26 March 2007

Would You Like Big Staring Eyes with That?

McDonald's® has started to sell Madame Alexander® Wizard of Oz® figurines, inspired by the MGM movie, as premiums in its Happy Meals®. These are apparently offered as alternatives to Teenage Mutant Ninja Turtle® dolls. Some websites indicate that girls receive a toy from one set, boys from another, but I doubt McDonald's® would officially court protest that way. Rather, I suspect they recognize some American parents still aren't ready to hop on the turtle bandwagon.

I saw larger versions of the Madame Alexander® dolls at last year's Munchkin Convention. It was interesting to hear about how the company operates (the young ladies from marketing always referred to “Madame”®), but frankly the product creeps me out.

5 comments:

Erin said...

That IS creepy....

Anonymous said...

I have seen those "Madame Alexander" dolls in all kinds of catalogs.

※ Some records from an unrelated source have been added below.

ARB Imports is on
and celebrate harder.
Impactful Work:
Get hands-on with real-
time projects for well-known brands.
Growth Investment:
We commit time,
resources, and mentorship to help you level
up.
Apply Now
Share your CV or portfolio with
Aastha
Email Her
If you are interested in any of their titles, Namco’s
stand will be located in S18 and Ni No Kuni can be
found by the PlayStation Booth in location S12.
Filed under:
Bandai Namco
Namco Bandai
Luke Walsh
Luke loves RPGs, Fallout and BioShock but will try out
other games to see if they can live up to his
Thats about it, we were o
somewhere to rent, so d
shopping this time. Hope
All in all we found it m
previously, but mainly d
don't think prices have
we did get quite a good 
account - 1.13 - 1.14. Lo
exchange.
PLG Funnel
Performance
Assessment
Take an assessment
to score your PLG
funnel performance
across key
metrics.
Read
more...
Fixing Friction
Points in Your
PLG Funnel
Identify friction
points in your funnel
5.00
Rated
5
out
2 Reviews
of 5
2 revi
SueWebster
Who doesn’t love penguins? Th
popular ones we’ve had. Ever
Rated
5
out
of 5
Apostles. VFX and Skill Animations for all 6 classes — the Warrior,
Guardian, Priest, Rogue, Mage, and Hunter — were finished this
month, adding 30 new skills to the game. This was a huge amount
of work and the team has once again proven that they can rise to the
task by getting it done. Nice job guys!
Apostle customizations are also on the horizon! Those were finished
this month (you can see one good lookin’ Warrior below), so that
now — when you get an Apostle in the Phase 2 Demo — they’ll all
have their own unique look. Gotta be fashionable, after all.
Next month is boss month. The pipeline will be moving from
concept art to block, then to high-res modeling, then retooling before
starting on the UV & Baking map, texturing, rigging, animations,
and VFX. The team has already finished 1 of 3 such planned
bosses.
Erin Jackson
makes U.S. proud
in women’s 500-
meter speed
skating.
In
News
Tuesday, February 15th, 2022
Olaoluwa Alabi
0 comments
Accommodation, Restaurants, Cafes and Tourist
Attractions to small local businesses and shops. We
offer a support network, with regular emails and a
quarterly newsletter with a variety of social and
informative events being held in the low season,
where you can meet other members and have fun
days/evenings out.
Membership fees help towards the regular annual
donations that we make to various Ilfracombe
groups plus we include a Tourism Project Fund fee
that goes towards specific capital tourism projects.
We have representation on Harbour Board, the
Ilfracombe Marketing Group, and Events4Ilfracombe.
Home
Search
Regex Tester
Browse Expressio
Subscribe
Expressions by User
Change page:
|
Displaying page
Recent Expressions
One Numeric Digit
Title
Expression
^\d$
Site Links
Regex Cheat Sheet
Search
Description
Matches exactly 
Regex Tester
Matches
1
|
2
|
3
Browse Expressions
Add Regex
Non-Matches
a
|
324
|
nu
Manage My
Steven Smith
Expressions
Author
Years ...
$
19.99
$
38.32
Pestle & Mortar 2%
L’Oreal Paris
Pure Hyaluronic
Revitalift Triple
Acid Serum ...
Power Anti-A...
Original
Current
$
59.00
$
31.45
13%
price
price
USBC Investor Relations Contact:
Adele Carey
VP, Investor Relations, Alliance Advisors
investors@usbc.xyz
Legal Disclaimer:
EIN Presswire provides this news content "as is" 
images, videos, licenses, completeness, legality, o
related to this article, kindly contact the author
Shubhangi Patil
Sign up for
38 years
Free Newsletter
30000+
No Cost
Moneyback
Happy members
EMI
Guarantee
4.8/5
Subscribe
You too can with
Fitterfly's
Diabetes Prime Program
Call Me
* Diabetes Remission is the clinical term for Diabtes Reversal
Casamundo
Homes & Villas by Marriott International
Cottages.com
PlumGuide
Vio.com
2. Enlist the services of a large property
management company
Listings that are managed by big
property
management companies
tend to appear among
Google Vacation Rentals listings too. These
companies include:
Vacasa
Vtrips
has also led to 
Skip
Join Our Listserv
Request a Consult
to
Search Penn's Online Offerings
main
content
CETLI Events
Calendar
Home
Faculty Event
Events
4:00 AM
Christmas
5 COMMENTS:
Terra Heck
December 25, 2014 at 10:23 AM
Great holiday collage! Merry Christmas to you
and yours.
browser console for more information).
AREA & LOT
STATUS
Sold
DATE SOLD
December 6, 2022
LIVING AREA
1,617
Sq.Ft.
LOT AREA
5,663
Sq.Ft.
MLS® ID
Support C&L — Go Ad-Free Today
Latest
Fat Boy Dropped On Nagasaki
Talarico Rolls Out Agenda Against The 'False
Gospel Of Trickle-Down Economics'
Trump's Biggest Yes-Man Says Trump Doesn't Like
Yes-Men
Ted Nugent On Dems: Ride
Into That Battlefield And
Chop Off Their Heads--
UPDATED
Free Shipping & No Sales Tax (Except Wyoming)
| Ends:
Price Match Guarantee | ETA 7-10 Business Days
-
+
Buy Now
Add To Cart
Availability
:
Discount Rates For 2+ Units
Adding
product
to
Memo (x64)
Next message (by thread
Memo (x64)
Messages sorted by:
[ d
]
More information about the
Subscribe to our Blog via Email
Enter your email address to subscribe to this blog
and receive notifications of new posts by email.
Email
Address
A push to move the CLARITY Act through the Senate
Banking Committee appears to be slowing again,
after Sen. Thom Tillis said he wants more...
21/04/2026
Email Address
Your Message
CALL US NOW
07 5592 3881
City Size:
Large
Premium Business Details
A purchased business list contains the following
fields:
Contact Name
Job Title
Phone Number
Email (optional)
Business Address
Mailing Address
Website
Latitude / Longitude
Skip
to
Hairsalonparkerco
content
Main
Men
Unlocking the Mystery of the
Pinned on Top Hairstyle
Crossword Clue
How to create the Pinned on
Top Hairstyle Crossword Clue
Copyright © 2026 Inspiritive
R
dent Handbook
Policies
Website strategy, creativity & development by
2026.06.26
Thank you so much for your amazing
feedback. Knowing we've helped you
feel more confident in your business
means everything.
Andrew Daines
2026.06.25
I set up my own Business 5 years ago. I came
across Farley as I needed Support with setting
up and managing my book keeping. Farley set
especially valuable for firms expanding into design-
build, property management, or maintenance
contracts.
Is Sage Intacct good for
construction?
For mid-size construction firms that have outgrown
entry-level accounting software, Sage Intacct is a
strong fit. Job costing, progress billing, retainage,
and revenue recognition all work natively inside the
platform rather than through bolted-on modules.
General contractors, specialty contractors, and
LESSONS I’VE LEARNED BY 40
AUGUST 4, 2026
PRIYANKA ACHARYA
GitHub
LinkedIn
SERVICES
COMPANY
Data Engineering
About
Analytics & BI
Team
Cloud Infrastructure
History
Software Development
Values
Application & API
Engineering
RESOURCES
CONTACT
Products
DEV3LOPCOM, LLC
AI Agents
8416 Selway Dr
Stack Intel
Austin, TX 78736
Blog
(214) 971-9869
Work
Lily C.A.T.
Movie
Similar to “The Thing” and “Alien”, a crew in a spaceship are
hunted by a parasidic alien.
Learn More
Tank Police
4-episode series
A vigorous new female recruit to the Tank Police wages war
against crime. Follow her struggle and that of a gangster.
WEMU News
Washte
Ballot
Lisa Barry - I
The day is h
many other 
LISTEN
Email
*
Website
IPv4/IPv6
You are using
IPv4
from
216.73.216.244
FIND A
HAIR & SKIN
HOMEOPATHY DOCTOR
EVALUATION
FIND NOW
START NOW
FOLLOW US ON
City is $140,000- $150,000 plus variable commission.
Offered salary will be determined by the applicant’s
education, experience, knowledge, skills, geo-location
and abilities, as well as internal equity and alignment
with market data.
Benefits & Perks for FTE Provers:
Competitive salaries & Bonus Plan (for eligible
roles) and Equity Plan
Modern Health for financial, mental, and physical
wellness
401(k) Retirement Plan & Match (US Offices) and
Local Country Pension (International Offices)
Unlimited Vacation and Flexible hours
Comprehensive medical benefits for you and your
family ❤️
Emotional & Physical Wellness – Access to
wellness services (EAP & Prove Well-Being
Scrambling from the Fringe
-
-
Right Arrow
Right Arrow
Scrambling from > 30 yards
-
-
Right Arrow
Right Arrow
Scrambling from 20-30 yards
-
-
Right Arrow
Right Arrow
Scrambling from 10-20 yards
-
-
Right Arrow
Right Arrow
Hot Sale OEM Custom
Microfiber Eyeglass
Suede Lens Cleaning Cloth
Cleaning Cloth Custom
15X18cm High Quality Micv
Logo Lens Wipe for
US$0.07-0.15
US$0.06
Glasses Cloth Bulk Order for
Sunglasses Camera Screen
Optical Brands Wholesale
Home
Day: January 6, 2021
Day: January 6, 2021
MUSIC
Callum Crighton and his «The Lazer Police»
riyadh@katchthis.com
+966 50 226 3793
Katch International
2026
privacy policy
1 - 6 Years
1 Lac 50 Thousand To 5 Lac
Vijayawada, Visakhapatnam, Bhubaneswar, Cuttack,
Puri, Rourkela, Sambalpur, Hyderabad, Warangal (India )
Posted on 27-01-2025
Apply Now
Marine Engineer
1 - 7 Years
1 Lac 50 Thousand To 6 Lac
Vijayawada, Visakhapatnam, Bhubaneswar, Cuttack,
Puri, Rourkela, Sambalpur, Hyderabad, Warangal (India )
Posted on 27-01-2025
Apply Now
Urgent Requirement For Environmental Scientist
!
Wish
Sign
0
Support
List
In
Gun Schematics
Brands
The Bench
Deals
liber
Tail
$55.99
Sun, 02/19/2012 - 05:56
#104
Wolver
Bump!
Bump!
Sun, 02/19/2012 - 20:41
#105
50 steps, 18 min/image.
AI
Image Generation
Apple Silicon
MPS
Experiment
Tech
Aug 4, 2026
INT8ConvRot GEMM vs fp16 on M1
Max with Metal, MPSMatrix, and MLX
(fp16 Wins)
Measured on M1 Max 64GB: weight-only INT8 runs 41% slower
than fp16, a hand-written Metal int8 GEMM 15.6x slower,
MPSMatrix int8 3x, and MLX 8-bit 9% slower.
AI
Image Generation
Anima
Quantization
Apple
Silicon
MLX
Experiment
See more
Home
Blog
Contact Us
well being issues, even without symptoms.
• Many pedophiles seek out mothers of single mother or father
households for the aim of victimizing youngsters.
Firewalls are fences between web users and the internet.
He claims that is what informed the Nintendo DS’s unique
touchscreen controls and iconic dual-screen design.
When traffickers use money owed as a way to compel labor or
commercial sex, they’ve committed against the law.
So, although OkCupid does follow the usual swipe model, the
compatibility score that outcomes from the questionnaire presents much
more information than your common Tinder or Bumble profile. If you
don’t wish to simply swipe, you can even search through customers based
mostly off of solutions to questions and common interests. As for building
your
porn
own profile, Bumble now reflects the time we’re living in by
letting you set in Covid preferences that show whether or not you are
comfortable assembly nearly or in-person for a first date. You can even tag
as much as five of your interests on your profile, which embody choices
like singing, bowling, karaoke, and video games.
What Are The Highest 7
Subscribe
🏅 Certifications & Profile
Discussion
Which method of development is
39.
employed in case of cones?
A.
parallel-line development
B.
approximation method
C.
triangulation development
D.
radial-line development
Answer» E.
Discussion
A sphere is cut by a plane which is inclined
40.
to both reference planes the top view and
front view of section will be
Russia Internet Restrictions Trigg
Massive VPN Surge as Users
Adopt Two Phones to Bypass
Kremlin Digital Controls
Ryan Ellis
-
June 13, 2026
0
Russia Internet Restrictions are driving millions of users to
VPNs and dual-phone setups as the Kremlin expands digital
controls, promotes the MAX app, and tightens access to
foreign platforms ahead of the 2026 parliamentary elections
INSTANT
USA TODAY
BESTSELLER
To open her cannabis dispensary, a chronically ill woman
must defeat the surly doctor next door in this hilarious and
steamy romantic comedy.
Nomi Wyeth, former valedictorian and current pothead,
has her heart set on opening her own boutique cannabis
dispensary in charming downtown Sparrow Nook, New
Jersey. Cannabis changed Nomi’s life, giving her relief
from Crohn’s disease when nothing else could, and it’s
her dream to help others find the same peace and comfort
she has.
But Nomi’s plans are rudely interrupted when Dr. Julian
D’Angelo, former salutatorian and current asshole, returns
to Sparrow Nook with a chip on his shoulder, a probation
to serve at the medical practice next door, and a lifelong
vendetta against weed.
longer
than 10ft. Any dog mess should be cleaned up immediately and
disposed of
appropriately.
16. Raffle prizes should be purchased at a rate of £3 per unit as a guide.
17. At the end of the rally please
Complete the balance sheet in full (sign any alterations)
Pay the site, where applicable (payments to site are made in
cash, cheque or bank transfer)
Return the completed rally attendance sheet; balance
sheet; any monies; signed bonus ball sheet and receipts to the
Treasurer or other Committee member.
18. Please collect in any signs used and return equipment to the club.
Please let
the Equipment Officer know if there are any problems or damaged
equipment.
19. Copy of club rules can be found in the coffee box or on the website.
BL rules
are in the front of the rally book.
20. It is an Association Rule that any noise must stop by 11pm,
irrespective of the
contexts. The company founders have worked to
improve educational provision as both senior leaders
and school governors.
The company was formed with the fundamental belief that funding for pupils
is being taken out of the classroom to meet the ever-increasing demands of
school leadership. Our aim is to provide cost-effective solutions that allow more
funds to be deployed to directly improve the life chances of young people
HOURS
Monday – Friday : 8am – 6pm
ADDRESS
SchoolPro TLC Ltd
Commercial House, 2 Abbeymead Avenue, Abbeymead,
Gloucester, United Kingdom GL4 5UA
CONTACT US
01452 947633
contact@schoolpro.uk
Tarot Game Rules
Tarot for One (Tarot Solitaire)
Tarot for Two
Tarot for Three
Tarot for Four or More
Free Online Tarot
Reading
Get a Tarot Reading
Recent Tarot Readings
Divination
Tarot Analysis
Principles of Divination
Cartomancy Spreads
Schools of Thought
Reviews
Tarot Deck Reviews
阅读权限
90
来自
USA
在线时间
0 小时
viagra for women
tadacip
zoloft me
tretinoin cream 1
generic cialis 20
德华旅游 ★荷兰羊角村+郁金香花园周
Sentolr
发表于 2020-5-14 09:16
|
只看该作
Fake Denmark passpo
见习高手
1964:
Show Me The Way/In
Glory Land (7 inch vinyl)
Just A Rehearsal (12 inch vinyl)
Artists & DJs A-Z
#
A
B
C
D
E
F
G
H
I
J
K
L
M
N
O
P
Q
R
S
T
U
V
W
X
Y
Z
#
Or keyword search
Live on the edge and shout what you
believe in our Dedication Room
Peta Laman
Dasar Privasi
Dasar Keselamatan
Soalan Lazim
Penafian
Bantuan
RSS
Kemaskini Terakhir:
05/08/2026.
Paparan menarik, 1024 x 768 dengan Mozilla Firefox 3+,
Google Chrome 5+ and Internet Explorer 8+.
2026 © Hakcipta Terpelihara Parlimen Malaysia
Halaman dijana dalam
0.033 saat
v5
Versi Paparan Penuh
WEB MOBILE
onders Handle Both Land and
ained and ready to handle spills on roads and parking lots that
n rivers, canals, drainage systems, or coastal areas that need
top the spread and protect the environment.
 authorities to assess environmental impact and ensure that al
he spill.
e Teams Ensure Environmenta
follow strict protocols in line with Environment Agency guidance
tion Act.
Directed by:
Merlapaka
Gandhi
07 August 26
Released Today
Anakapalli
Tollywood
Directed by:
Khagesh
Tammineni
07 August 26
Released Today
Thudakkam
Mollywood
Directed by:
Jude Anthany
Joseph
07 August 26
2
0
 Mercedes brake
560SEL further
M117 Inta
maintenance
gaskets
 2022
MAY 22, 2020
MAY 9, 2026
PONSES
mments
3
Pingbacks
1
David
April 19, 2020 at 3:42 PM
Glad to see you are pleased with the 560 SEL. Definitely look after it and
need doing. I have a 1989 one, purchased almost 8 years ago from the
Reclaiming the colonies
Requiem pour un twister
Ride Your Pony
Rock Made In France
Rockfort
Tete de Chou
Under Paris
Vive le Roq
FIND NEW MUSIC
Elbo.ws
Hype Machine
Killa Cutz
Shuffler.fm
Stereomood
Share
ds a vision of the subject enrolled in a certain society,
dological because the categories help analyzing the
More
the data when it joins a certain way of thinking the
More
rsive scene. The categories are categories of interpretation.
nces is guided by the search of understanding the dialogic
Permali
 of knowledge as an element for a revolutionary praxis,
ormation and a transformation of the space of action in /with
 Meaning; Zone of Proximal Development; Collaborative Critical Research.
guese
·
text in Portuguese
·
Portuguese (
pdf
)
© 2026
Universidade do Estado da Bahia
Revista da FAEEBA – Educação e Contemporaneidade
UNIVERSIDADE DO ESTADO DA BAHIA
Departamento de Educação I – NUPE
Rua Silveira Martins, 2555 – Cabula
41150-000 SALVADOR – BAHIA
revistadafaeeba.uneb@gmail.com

I think they are ugly. Their faces are exactly alike, there is no creativity going on here, just a generic doll dressed in a myriad of different costumes. Considering some of the fantastic doll designs I have seen, I don't know what is so great about Madame Alexander dolls. I would rather have a Ninja Turtle! Personally, I would be ashamed of myself if, as a doll designer, I just constantly repeated the same plain, ugly abnormal-looking face and just dressed them in different clothes. They look cheap, too.

J. L. Bell said...

I think the whole point of Madame Alexander dolls is that they do all have the same face, with different costumes. It's like the Love Is... cartoon always having the same big-eyed characters. That's not lack of imagination; that's an artistic choice, whether we like the result or not.

Kairi said...

When you go to get the Happy Meal they ask you "boy toy" or "girl toy" it drives me crazy. I was very excited when I asked my daughter which toy she wanted and she said the Ninja Turtle.

J. L. Bell said...

The biggest challenge I've heard from Oz fans seeking these toys is a communication barrier. McDonald's employees do their best to be helpful, but some have limited knowledge of English which doesn't extend to, "I don't want a #3 value meal; I want to buy one of every Wizard of Oz doll you have in the store." And not being a child or (in some cases) a girl makes conveying that message even harder.